Structuring Repositories

A common pattern is to define queries as public vals on a repository object with declared types. Fixed queries become Operations (name them for analysis reports), parameterized queries become Templates:

object UserRepo {
data class User(val id: Int, val name: String)

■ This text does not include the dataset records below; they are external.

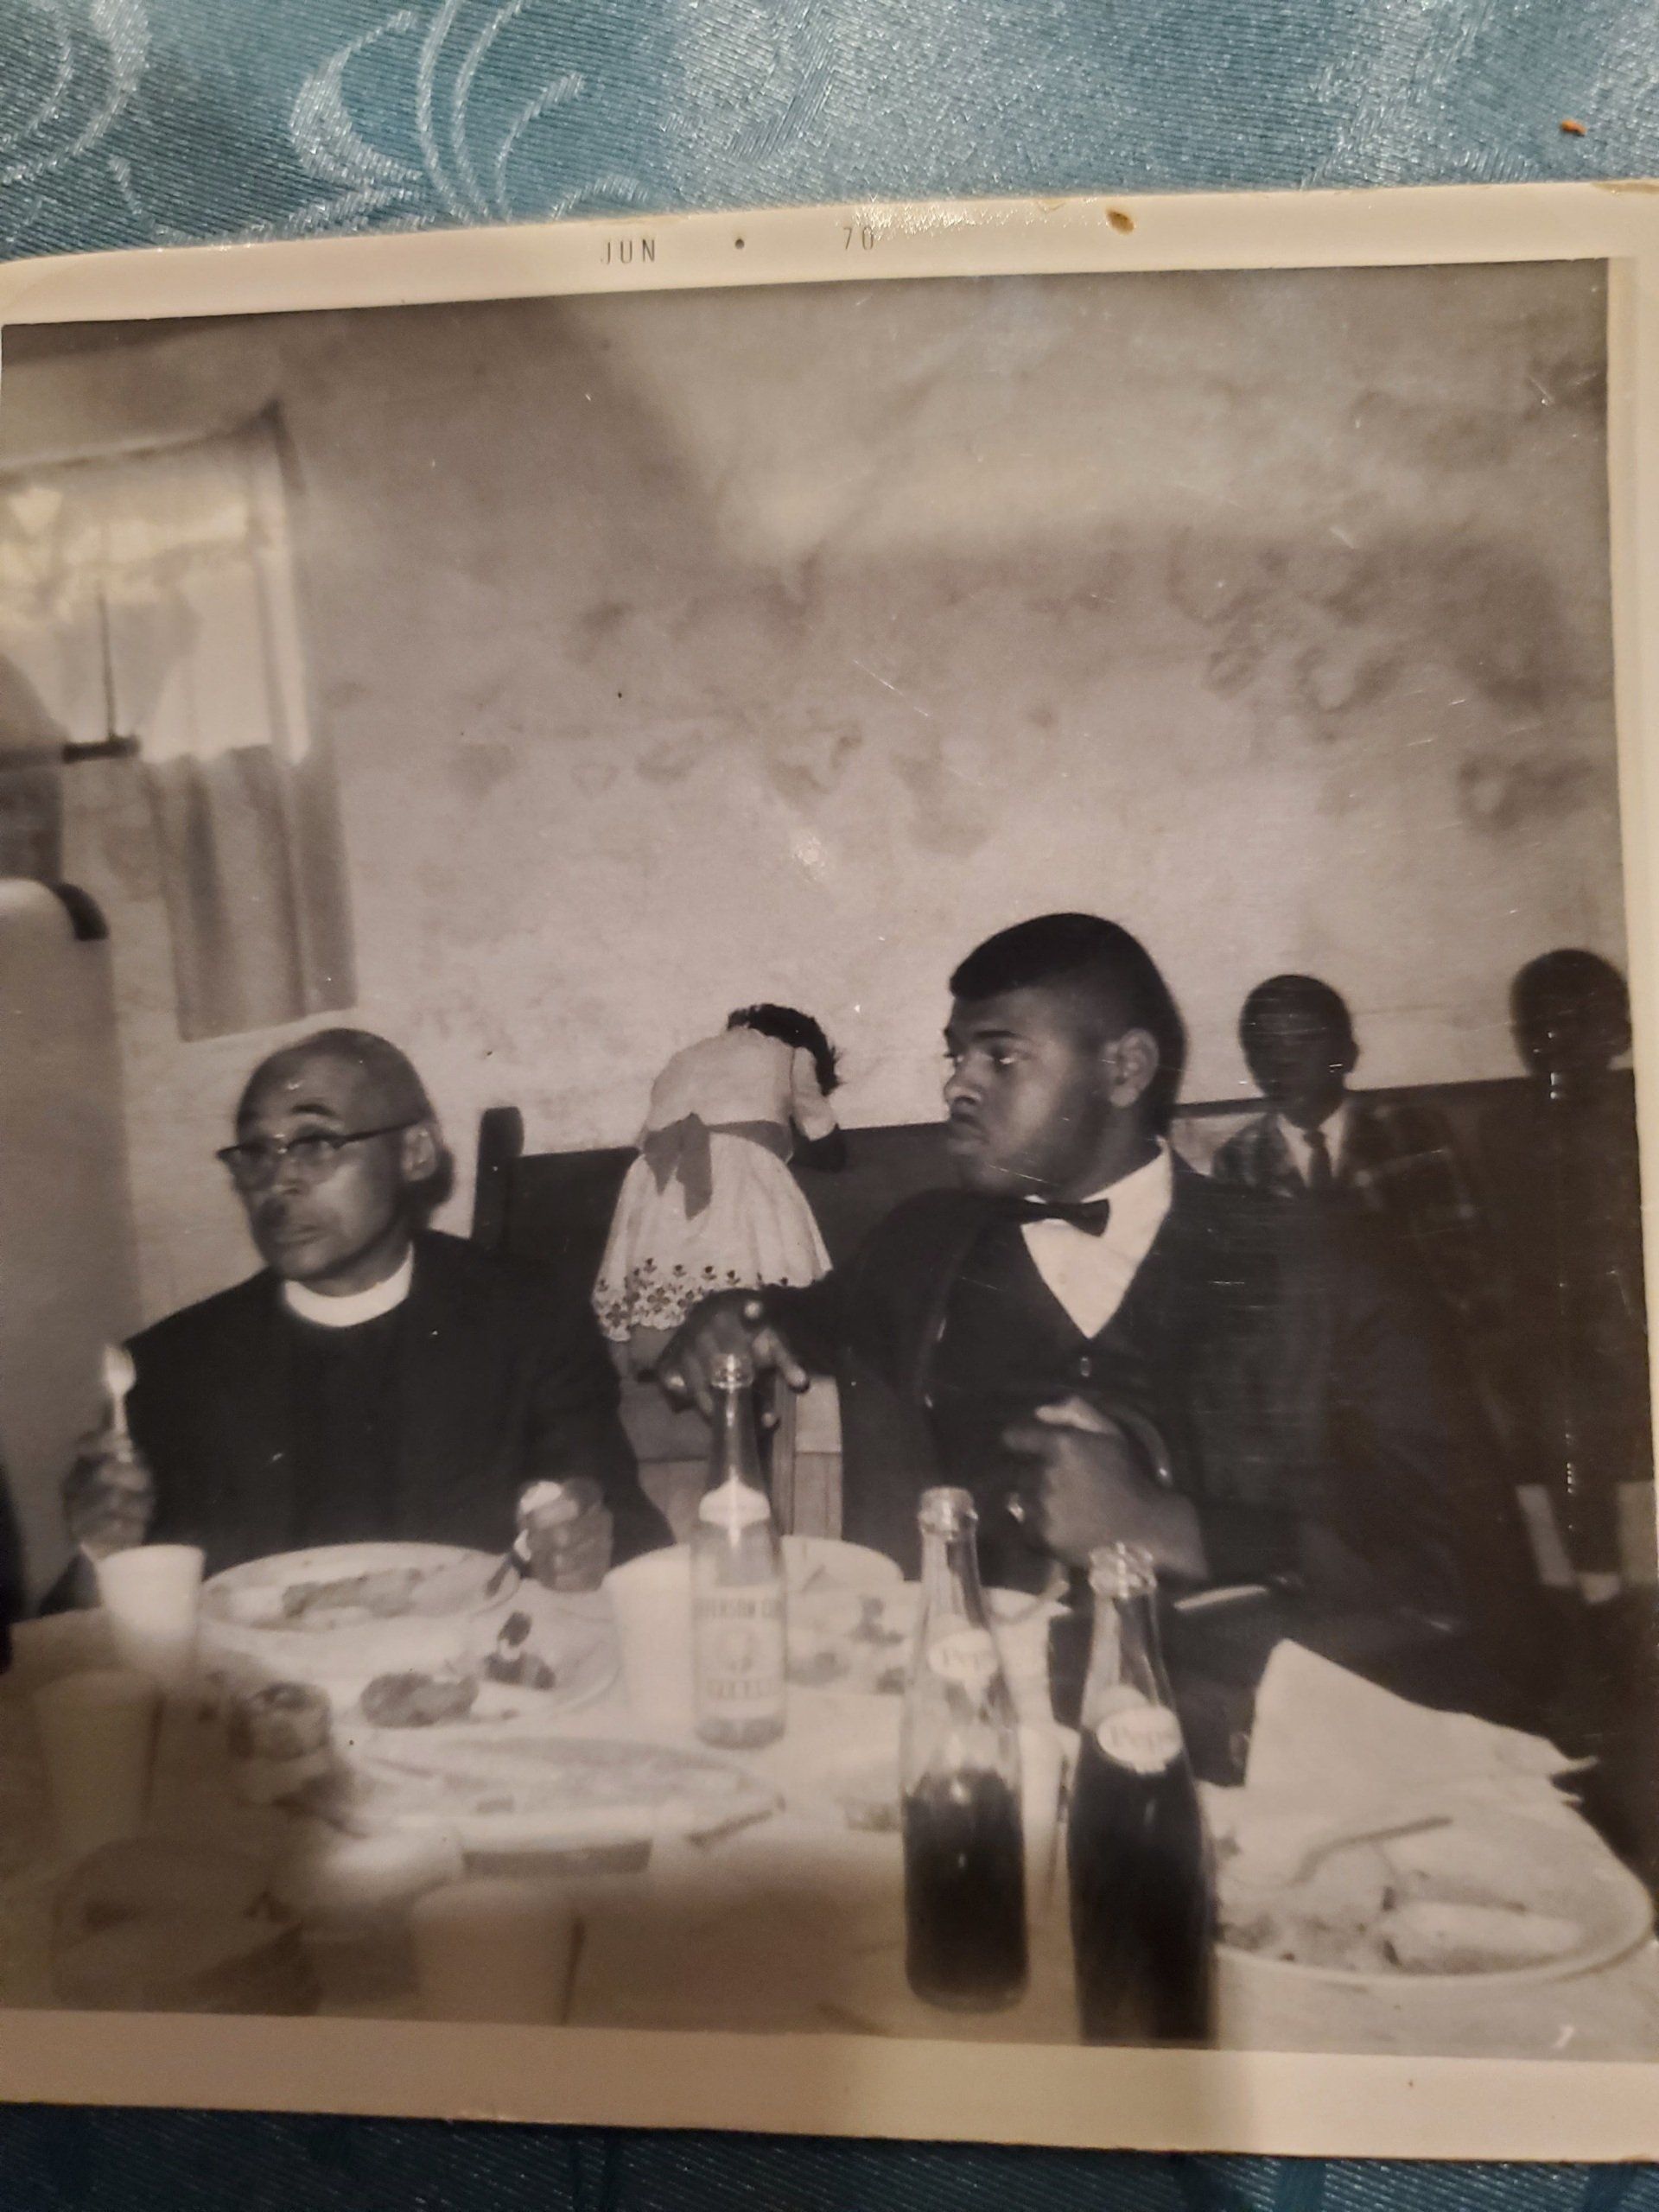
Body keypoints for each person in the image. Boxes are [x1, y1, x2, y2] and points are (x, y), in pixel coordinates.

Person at [659, 916, 1538, 1729]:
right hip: (985, 1729)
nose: (956, 1084)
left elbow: (1474, 1581)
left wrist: (1171, 1528)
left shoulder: (1331, 1263)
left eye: (1000, 1058)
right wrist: (731, 1317)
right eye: (956, 1055)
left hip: (1257, 1750)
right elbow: (798, 1318)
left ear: (1124, 1070)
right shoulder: (923, 1244)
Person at [58, 1028, 668, 1598]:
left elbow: (629, 1539)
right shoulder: (170, 1367)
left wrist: (587, 1546)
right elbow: (82, 1639)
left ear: (416, 1153)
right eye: (254, 1151)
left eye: (316, 1144)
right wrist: (101, 1554)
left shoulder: (529, 1320)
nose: (278, 1181)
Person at [1481, 950, 1649, 1595]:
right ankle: (1600, 1589)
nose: (1551, 1042)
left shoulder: (1640, 1111)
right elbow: (1510, 1255)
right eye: (1535, 1028)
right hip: (1566, 1332)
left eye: (1573, 1023)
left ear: (1618, 1033)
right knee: (1561, 1403)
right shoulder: (1508, 1129)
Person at [1211, 975, 1496, 1338]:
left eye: (1304, 1039)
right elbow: (1238, 1295)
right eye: (1265, 1045)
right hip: (1298, 1363)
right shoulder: (1239, 1161)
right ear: (1251, 1065)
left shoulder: (1410, 1133)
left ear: (1347, 1054)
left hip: (1411, 1347)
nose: (1284, 1059)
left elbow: (1465, 1257)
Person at [593, 1004, 844, 1376]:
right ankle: (742, 1376)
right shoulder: (792, 1053)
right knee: (749, 1278)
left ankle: (662, 1354)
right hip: (737, 1173)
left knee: (663, 1275)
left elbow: (647, 1136)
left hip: (653, 1178)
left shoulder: (682, 1057)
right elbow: (823, 1136)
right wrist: (792, 1142)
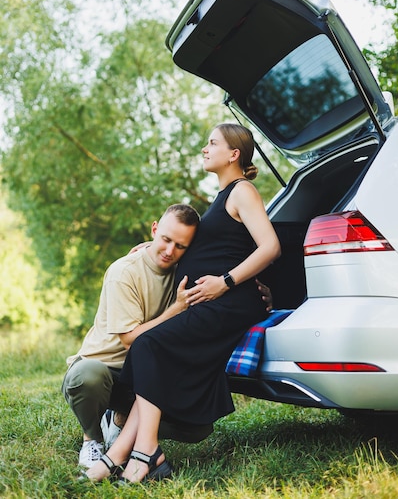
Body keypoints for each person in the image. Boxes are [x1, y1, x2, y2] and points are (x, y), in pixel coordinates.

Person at [85, 122, 281, 484]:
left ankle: (144, 452)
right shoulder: (221, 198)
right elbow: (209, 246)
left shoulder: (243, 191)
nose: (205, 149)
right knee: (154, 351)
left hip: (228, 301)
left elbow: (270, 247)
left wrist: (225, 283)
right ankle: (122, 455)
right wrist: (152, 244)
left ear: (233, 154)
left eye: (212, 143)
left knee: (148, 344)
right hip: (211, 302)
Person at [62, 204, 200, 468]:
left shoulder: (183, 270)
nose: (170, 251)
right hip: (107, 370)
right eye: (165, 239)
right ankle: (92, 438)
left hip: (145, 375)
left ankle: (121, 421)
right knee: (86, 378)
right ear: (154, 229)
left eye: (180, 246)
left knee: (197, 427)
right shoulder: (123, 272)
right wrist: (176, 309)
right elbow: (130, 339)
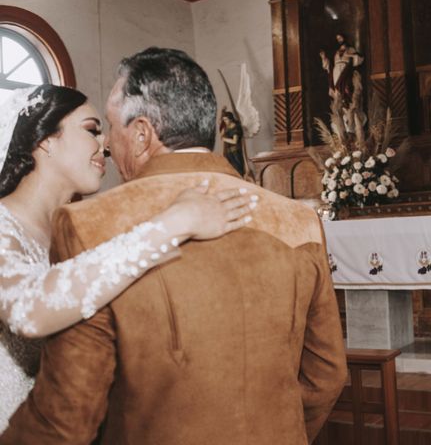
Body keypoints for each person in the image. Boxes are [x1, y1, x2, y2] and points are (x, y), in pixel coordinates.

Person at [1, 47, 347, 444]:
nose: (109, 146)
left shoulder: (91, 224)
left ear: (143, 133)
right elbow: (327, 374)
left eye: (108, 127)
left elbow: (69, 413)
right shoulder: (299, 219)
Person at [0, 85, 254, 432]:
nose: (105, 144)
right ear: (45, 140)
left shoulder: (86, 226)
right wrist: (173, 224)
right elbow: (27, 309)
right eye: (91, 130)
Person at [320, 32, 365, 133]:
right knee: (338, 93)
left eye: (340, 37)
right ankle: (343, 116)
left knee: (346, 90)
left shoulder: (350, 49)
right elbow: (329, 65)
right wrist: (324, 58)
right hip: (336, 72)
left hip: (346, 71)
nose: (339, 39)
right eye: (338, 38)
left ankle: (350, 116)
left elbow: (358, 59)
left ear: (344, 37)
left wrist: (351, 56)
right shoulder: (336, 52)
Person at [219, 107, 245, 176]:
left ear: (230, 119)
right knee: (230, 170)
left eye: (226, 120)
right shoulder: (226, 127)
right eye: (224, 120)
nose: (225, 121)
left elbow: (234, 141)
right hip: (228, 152)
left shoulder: (236, 127)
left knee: (238, 169)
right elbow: (221, 132)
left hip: (235, 152)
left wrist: (224, 139)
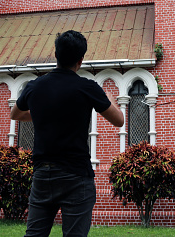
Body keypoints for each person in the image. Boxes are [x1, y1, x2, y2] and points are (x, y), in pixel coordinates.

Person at [10, 30, 124, 237]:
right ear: (80, 60)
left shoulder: (34, 86)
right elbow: (119, 120)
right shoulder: (87, 88)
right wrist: (108, 96)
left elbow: (15, 114)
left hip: (43, 175)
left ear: (56, 55)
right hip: (76, 176)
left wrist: (45, 114)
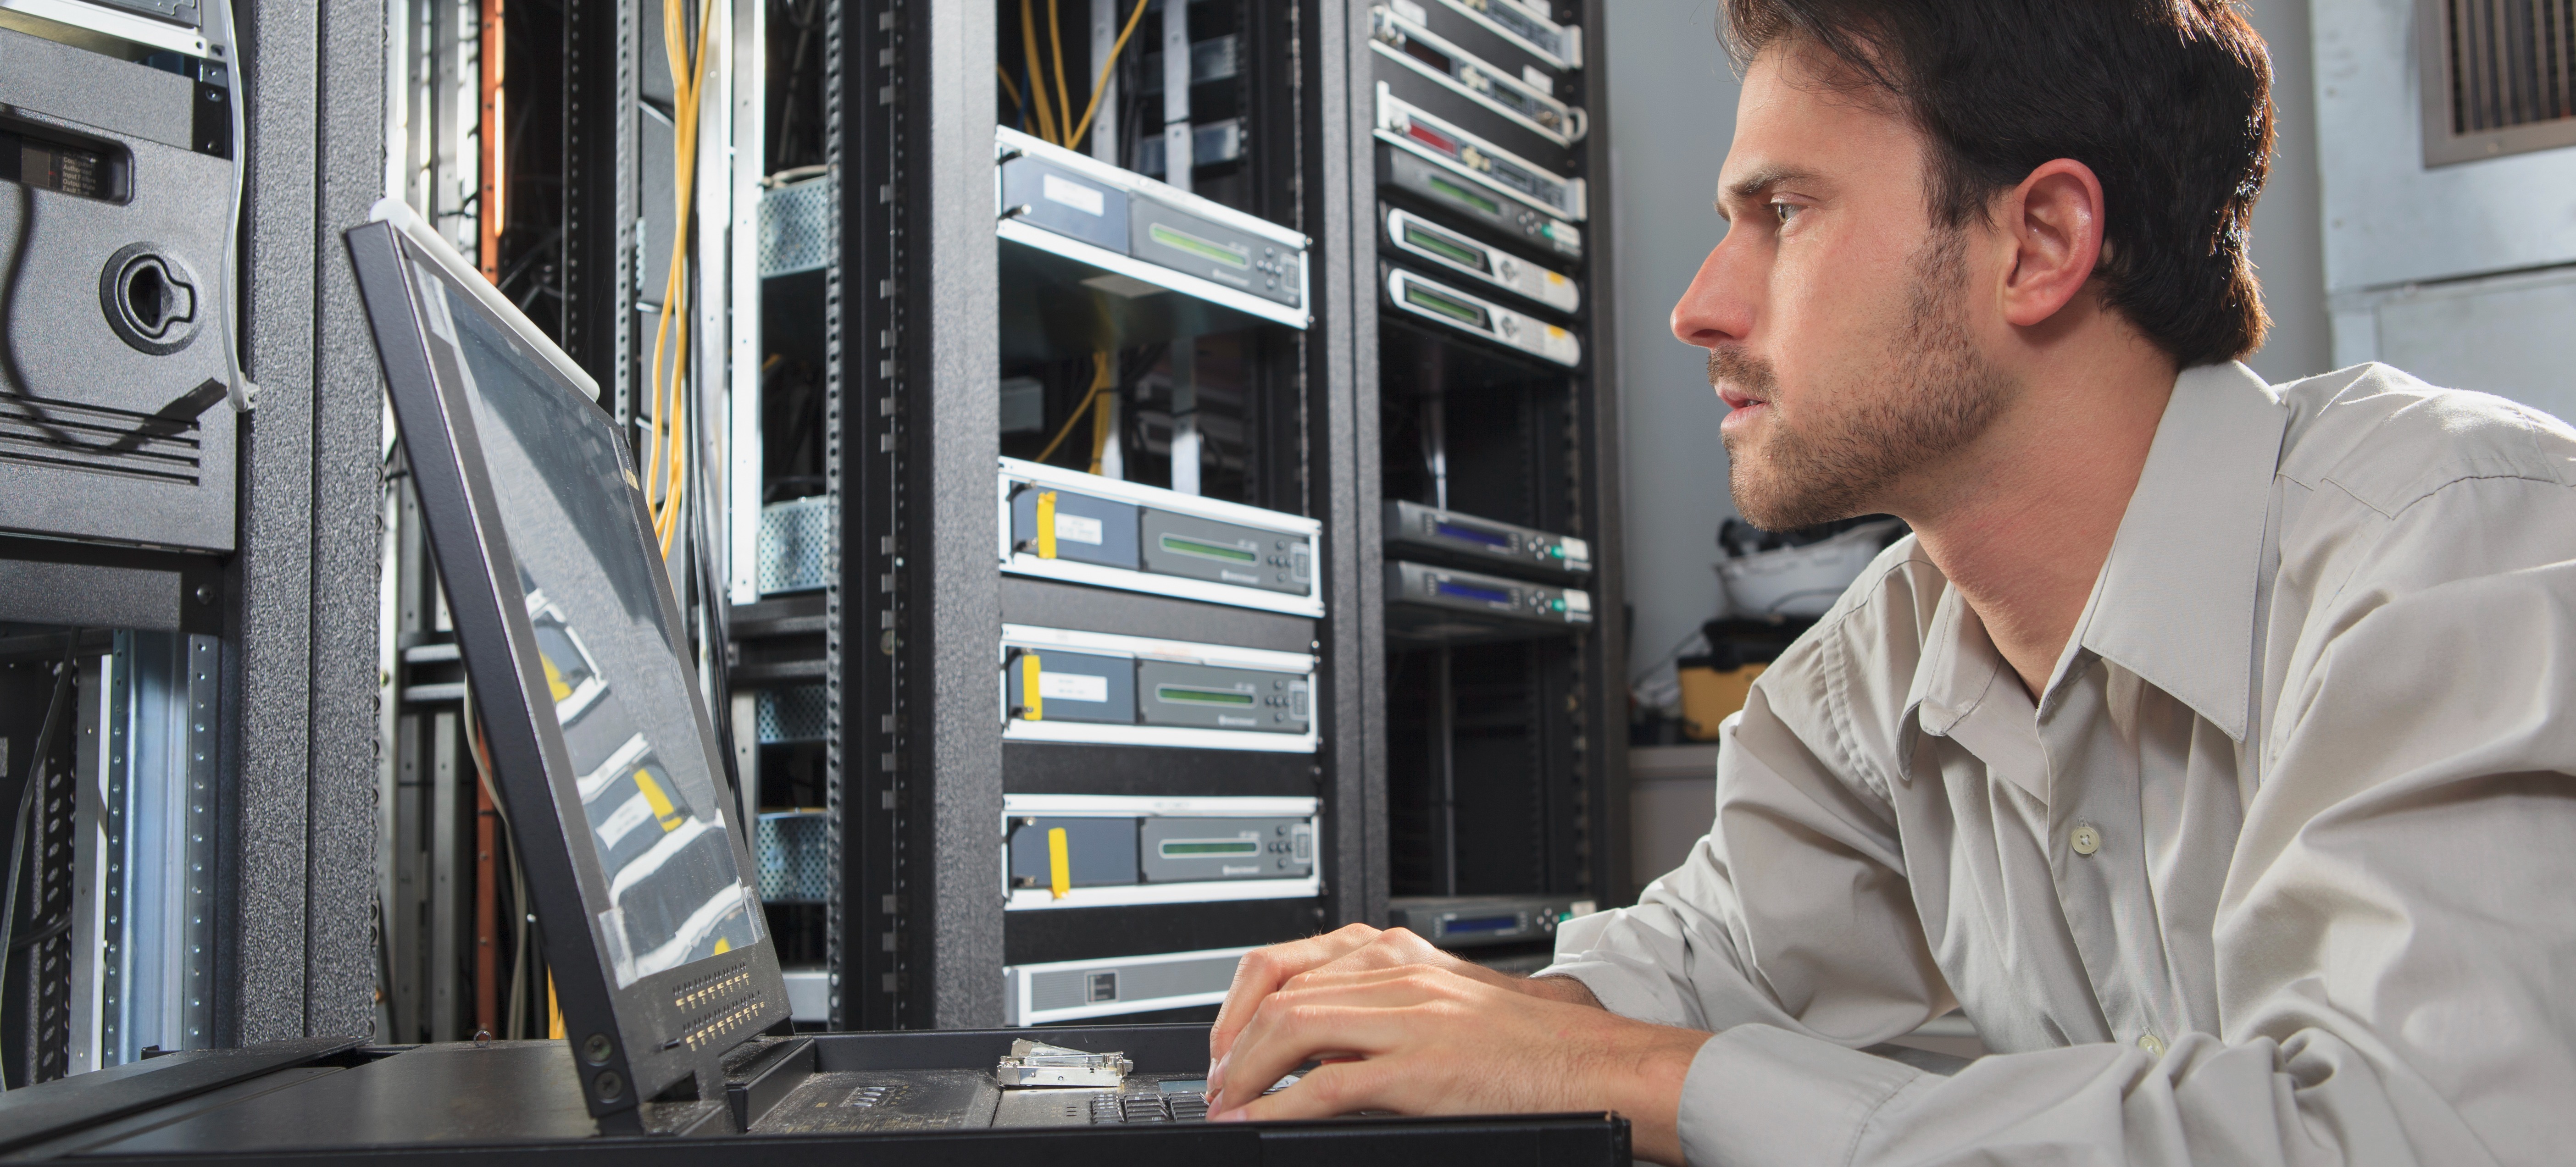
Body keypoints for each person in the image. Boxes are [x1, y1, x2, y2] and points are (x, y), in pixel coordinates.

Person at [1196, 1, 2576, 1163]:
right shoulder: (1871, 676)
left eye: (1783, 212)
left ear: (2039, 243)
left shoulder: (2453, 546)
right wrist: (1428, 1021)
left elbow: (2405, 1131)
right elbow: (1695, 958)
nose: (1698, 308)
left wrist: (1642, 1073)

val userCodec: RowCodecNamed<User> =
RowCodec.namedBuilder<User>()
.field("id", PgTypes.int4, User::id)
.field("name", PgTypes.text, User::name)
.build(::User)

val selectAll: Operation<List<User>> =
sql { "SELECT ${userCodec.columnList} FROM users ORDER BY name" }
.query(userCodec.all())
.named("UserRepo.selectAll")

val selectById: Template<Int, User?> =
sql { "SELECT ${userCodec.columnList} FROM users WHERE id = " }
.param(PgTypes.int4)
.query(userCodec.maxOne())

}

Exposing Operation and Template directly — rather than wrapping them in methods — gives callers maximum flexibility. They can compose, batch, name, or analyze these values however they like, without the repository dictating execution strategy.

This also means the repository stays in the database layer: it knows what to query, but not when or how to run it. The service layer owns the transaction boundary by calling .transact(tx):

class UserService(private val tx: Transactor) {
fun listUsers(): List<User> =
UserRepo.selectAll.transact(tx)

fun findUser(id: Int): User? =
UserRepo.selectById.on(id).transact(tx)
}

Both Operation and Template implement Analyzable, so AnalyzableScanner discovers them automatically — no manual list needed. See Query Analysis for details.